# Driftwood Marlin



## metal man (Mar 30, 2006)

Finaly stopped and got a few good pictures of the driftwood Marlin. Hope to get her into the Marlin Mag art edition, I doubt it but can't hurt to try.


----------



## Won Mo Kasst (Mar 27, 2008)

awesome looking! trout and reds next? tarpon?


----------



## Slip (Jul 25, 2006)

metal man said:


> Finaly stopped and got a few good pictures of the driftwood Marlin. Hope to get her into the Marlin Mag art edition, I doubt it but can't hurt to try.

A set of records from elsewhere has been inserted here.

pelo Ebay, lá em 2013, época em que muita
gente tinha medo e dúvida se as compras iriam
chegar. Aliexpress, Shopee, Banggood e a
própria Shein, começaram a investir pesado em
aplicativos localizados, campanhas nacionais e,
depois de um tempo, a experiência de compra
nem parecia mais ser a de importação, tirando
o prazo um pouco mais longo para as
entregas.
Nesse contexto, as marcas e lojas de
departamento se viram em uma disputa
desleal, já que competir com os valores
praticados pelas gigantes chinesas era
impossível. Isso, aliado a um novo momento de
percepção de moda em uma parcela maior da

I woudn't doubt it would make it myself. Looks great.


----------



## metal man (Mar 30, 2006)

Trying to find a piece to start a Tarpon. 1 red finished , 1 in the works with 2 more Dorado..


----------



## gimp6969 (Feb 20, 2008)

Very nice work.


----------



## Tortuga (May 21, 2004)

Don't think you'll have any probs getting that in the mag, MM...Great work.


----------



## Freshwaterman (May 21, 2004)

Nice work Dennis!!!!


----------



## lady linda (Nov 25, 2008)

WOW ! Wonderful work ! Thanks for the pictures ! LL


----------



## FishBone (Oct 11, 2004)

What do you want for the red fish?






FishBone


----------



## Viking48 (Jan 24, 2006)

Every time you post something I'm amazed. Great work.


----------



## Hooked (Oct 15, 2004)

Beautiful art MM. Thanks once again for sharing your work.


----------